O ténis será das poucas costelas do desporto que ainda dá uso à expressão lucky loser, não só vocalmente como na prática. Numa Rio de Janeiro a tresandar a carnaval, enquanto a cidade se aprontava entre purpurinas e disfarces festivos, Jaime Faria mascarou-se como lhe é habitual, pôs o boné na cabeça, a pala apontada à frente, uma raquete em riste e tentou entrar no torneio ATP 500 organizado pelo lugar súbdito aos braços abertos da estátua do Cristo Redentor.
Pela ordenação das posições no ranking mundial de ténis, o português já sabia que teria de fazer pela vida no qualifying, destinado aos jogadores sem entrada direta na prova. Perderia na derradeira ronda, tão perto porém ainda longe, mas a balança da fortuna fez o azar de Lorenzo Musetti ser a sua sorte: o italiano lesionou-se, o seu lugar no torneio ficou disponível e Jaime Faria foi o tal derrotado sortudo, sendo repescado para o quadro principal da competição que por estes dias vibra com a presença de João Fonseca, o novo fenómeno do ténis brasileiro.
O português regressou à terra batida do torneio e o adversário, esta terça-feira, foi o chileno Tomas Barrios Vera, um sobrevivente do qualifying ao qual Jaime Faria não resistiu, mas número 139.º do mundo, menos cotado do que a 107.ª posição do tenista de Lisboa. As forças não deixaram a classificação mentir. Ganhou quem há pouco mais de um mês brincava, entre desabafos, que não tinha passado a ser o Super-Homem ao estrear-se em Grand Slams no Open da Austrália: em dois sets (6-2 e 7-5), a vitória foi para o rapaz que festeja ocasionalmente com outra máscara, a de Viktor Gyökeres, futebolista do Sporting pelo qual torce no futebol.
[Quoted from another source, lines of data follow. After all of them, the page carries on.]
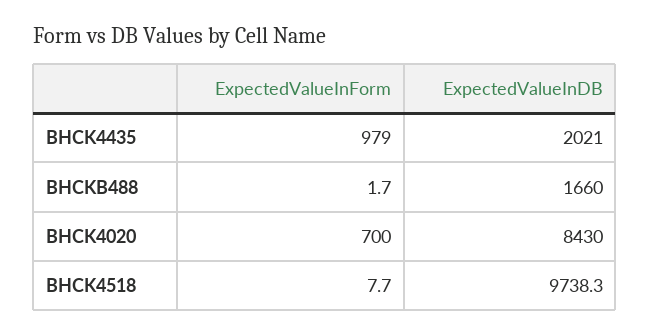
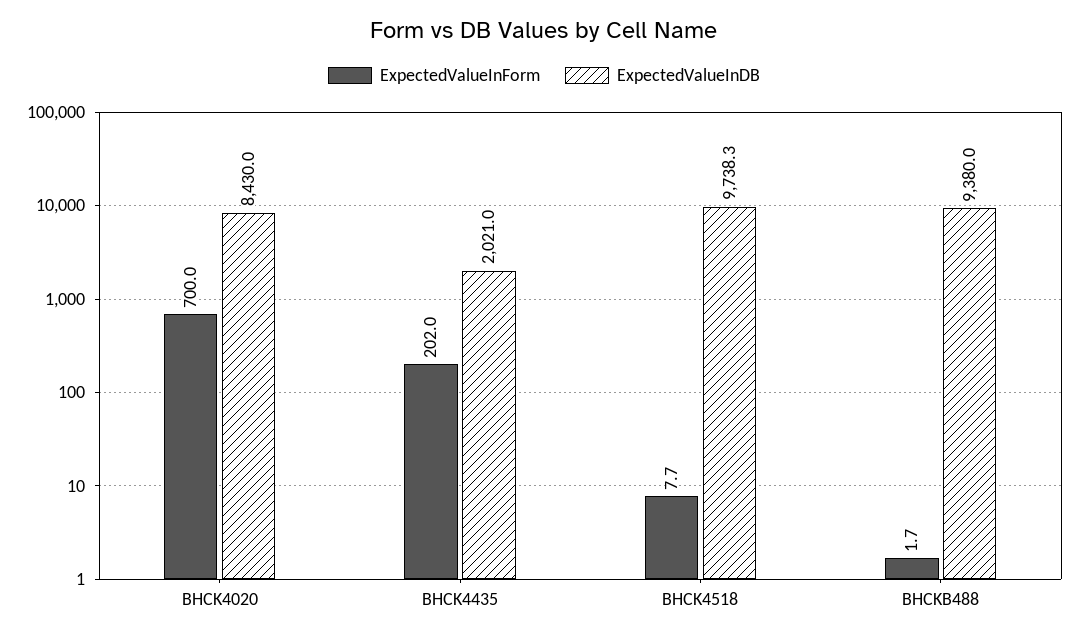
  {
    "ExpectedValueInForm": {
-     "BHCK4435": 979,
+     "BHCK4435": 202,
      "BHCKB488": 1.7,
      "BHCK4020": 700,
      "BHCK4518": 7.7
    },
    "ExpectedValueInDB": {
      "BHCK4435": 2021,
-     "BHCKB488": 1660,
+     "BHCKB488": 9380,
      "BHCK4020": 8430,
      "BHCK4518": 9738.3
    }
  }

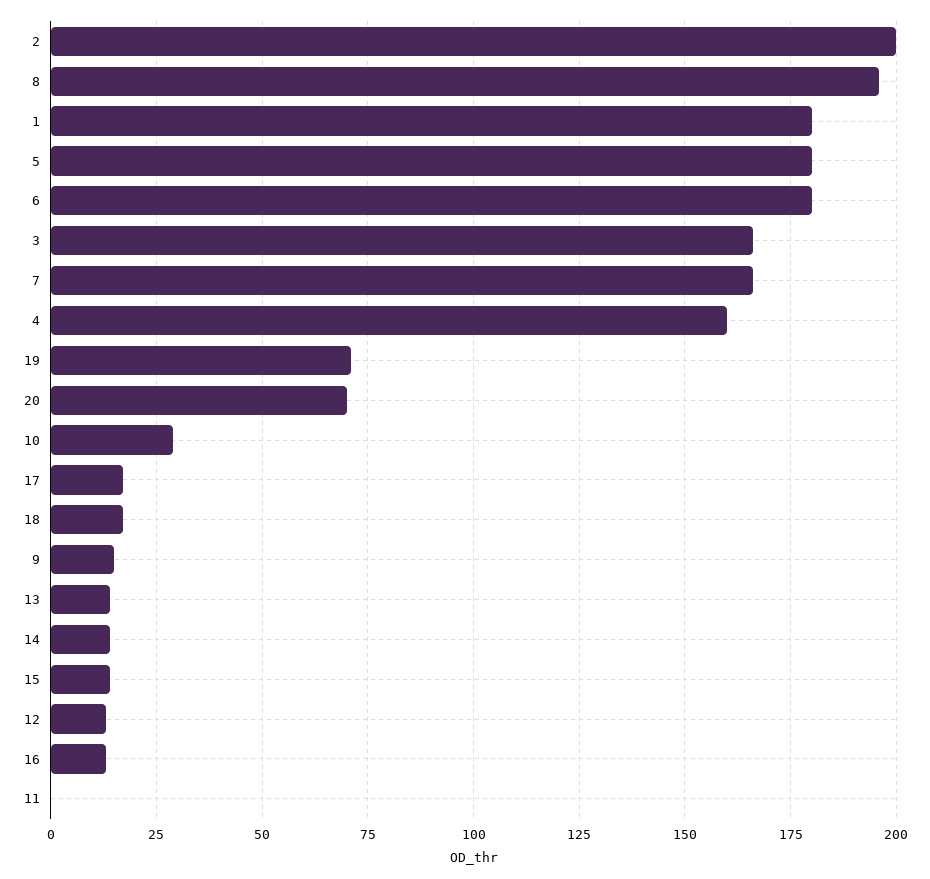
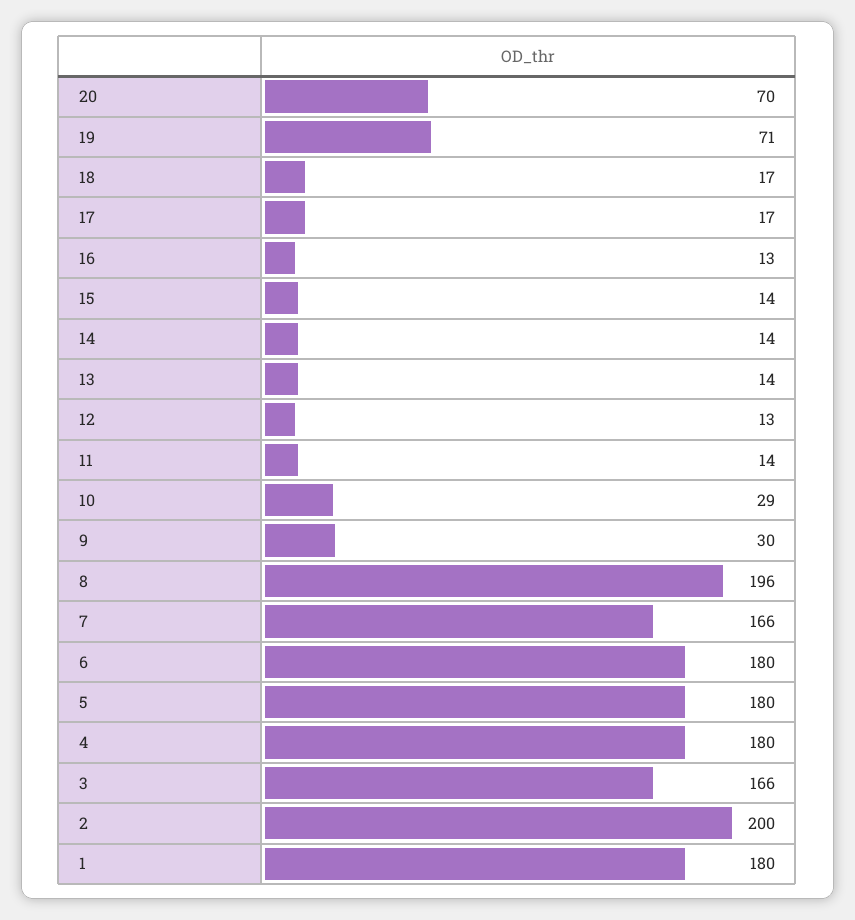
  {
    "2": 200,
    "8": 196,
    "1": 180,
    "5": 180,
    "6": 180,
    "3": 166,
    "7": 166,
-   "4": 160,
+   "4": 180,
    "19": 71,
    "20": 70,
    "10": 29,
    "17": 17,
    "18": 17,
-   "9": 15,
+   "9": 30,
    "13": 14,
    "14": 14,
    "15": 14,
    "12": 13,
    "16": 13,
-   "11": 0
+   "11": 14
  }

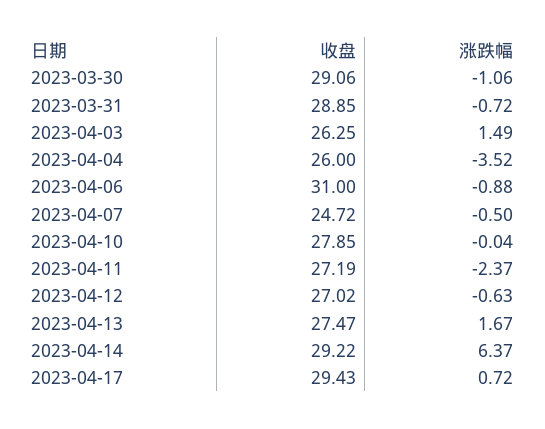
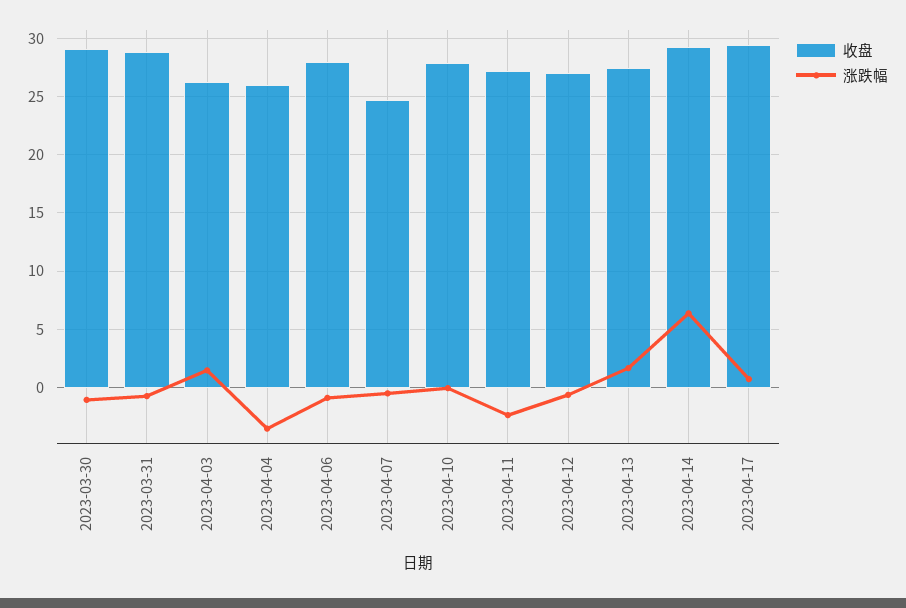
  {
    "收盘": {
      "2023-03-30": 29.06,
      "2023-03-31": 28.85,
      "2023-04-03": 26.25,
      "2023-04-04": 26,
-     "2023-04-06": 31,
+     "2023-04-06": 28,
      "2023-04-07": 24.72,
      "2023-04-10": 27.85,
      "2023-04-11": 27.19,
      "2023-04-12": 27.02,
      "2023-04-13": 27.47,
      "2023-04-14": 29.22,
      "2023-04-17": 29.43
    },
    "涨跌幅": {
      "2023-03-30": -1.06,
      "2023-03-31": -0.72,
      "2023-04-03": 1.49,
      "2023-04-04": -3.52,
      "2023-04-06": -0.88,
      "2023-04-07": -0.5,
      "2023-04-10": -0.04,
      "2023-04-11": -2.37,
      "2023-04-12": -0.63,
      "2023-04-13": 1.67,
      "2023-04-14": 6.37,
      "2023-04-17": 0.72
    }
  }

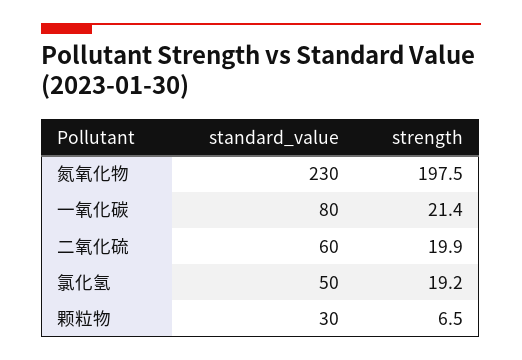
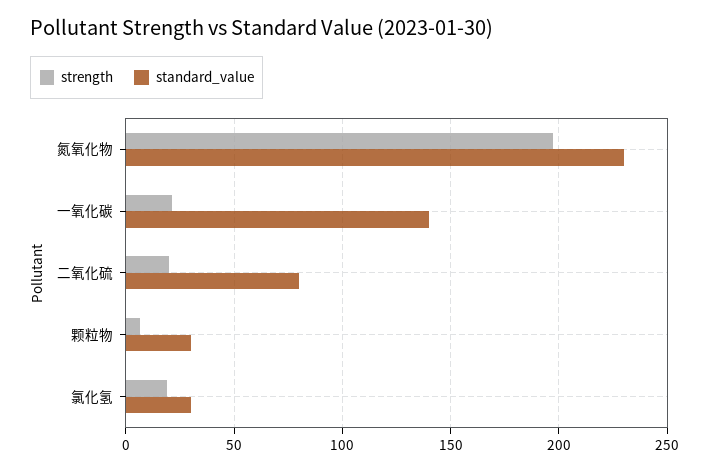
  {
    "standard_value": {
      "氮氧化物": 230,
-     "一氧化碳": 80,
+     "一氧化碳": 140,
-     "二氧化硫": 60,
+     "二氧化硫": 80,
-     "氯化氢": 50,
+     "氯化氢": 30,
      "颗粒物": 30
    },
    "strength": {
      "氮氧化物": 197.5,
      "一氧化碳": 21.4,
      "二氧化硫": 19.9,
      "氯化氢": 19.2,
      "颗粒物": 6.5
    }
  }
Ao garantir, no Rio de Janeiro, a segunda ronda de um torneio ATP 500, o lisboeta já deu uma espreitadela à forma como se irá mascarar na próxima segunda-feira, quando sair a atualização do ranking mundial - pelas contas do site “Raquetc”, Jaime Faria terá pontos suficientes para estar entre os 100 melhores jogadores do planeta. Será o oitavo tenista nacional a entrar nesse lote e o segundo mais jovem a fazê-lo, apenas atrás de Nuno Marques. Essa fortuna de perdedor também o deixará superar, provavelmente, o mais alto que Pedro Sousa, o seu treinador que com ele está no Rio de Janeiro, escalou na hierarquia do ténis (chegou a ser 99.º).
Em Melbourne, do outro lado da Terra onde está agora, Jaime Faria jogou contra Novak Djokovic na 2.ª ronda do Open da Austrália. No carnavalesco pó de tijolo do Rio de Janeiro defrontará de seguida Jaume Munar, um espanhol em boa forma e atual 55.º colocado do ranking. É o próximo teste ao embalo de lucky loser de Jaime Faria, que há coisa de um ano se dedicava aos torneios ITF (à base da pirâmide profissional do ténis) em Portugal e nem entre os 400 melhores do mundo estava.